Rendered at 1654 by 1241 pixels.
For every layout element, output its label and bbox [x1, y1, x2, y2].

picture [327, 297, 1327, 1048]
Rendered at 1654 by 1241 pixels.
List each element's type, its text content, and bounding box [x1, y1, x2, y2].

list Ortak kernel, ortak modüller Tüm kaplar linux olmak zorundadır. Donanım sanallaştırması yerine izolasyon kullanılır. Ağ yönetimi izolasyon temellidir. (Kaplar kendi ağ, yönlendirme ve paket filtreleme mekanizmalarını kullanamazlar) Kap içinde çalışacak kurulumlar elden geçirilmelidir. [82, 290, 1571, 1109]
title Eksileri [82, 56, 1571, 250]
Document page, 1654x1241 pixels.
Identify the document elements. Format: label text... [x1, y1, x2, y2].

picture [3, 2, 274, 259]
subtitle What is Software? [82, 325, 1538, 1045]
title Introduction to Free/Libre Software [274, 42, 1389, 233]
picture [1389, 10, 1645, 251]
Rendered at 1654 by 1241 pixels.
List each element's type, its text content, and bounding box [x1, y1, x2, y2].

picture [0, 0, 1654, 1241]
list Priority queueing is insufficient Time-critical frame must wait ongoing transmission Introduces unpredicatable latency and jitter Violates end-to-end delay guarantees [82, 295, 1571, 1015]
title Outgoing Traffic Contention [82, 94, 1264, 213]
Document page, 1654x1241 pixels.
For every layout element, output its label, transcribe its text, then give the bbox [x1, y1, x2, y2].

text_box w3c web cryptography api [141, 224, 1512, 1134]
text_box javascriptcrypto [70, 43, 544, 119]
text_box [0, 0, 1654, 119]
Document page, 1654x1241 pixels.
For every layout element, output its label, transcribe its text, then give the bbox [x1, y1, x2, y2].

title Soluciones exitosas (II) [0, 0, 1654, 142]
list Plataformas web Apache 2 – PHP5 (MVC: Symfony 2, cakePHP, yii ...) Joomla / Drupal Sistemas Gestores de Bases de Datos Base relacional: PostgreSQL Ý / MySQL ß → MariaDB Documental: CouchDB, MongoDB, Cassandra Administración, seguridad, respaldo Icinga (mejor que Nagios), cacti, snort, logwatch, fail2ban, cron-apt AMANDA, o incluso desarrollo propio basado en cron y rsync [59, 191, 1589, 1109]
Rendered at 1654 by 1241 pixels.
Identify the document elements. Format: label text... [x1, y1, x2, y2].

▬▬▬▬▬▬

Objetivo de la tarea. Reproduce al pie de la letra todo el material anterior, línea por línea, sin omitir ni alterar nada.

Solución.
Rendered at 1654 by 1241 pixels.
For every layout element, output its label and bbox [x1, y1, x2, y2].

picture [327, 297, 1327, 1048]
Rendered at 1654 by 1241 pixels.
List each element's type, its text content, and bounding box [x1, y1, x2, y2].

list Ortak kernel, ortak modüller Tüm kaplar linux olmak zorundadır. Donanım sanallaştırması yerine izolasyon kullanılır. Ağ yönetimi izolasyon temellidir. (Kaplar kendi ağ, yönlendirme ve paket filtreleme mekanizmalarını kullanamazlar) Kap içinde çalışacak kurulumlar elden geçirilmelidir. [82, 290, 1571, 1109]
title Eksileri [82, 56, 1571, 250]
Document page, 1654x1241 pixels.
Identify the document elements. Format: label text... [x1, y1, x2, y2].

picture [3, 2, 274, 259]
subtitle What is Software? [82, 325, 1538, 1045]
title Introduction to Free/Libre Software [274, 42, 1389, 233]
picture [1389, 10, 1645, 251]
Rendered at 1654 by 1241 pixels.
List each element's type, its text content, and bounding box [x1, y1, x2, y2].

picture [0, 0, 1654, 1241]
list Priority queueing is insufficient Time-critical frame must wait ongoing transmission Introduces unpredicatable latency and jitter Violates end-to-end delay guarantees [82, 295, 1571, 1015]
title Outgoing Traffic Contention [82, 94, 1264, 213]
Document page, 1654x1241 pixels.
For every layout element, output its label, transcribe its text, then give the bbox [x1, y1, x2, y2].

text_box w3c web cryptography api [141, 224, 1512, 1134]
text_box javascriptcrypto [70, 43, 544, 119]
text_box [0, 0, 1654, 119]
Document page, 1654x1241 pixels.
For every layout element, output its label, transcribe its text, then give the bbox [x1, y1, x2, y2].

title Soluciones exitosas (II) [0, 0, 1654, 142]
list Plataformas web Apache 2 – PHP5 (MVC: Symfony 2, cakePHP, yii ...) Joomla / Drupal Sistemas Gestores de Bases de Datos Base relacional: PostgreSQL Ý / MySQL ß → MariaDB Documental: CouchDB, MongoDB, Cassandra Administración, seguridad, respaldo Icinga (mejor que Nagios), cacti, snort, logwatch, fail2ban, cron-apt AMANDA, o incluso desarrollo propio basado en cron y rsync [59, 191, 1589, 1109]
Rendered at 1654 by 1241 pixels.
Identify the document elements. Format: label text... [x1, y1, x2, y2].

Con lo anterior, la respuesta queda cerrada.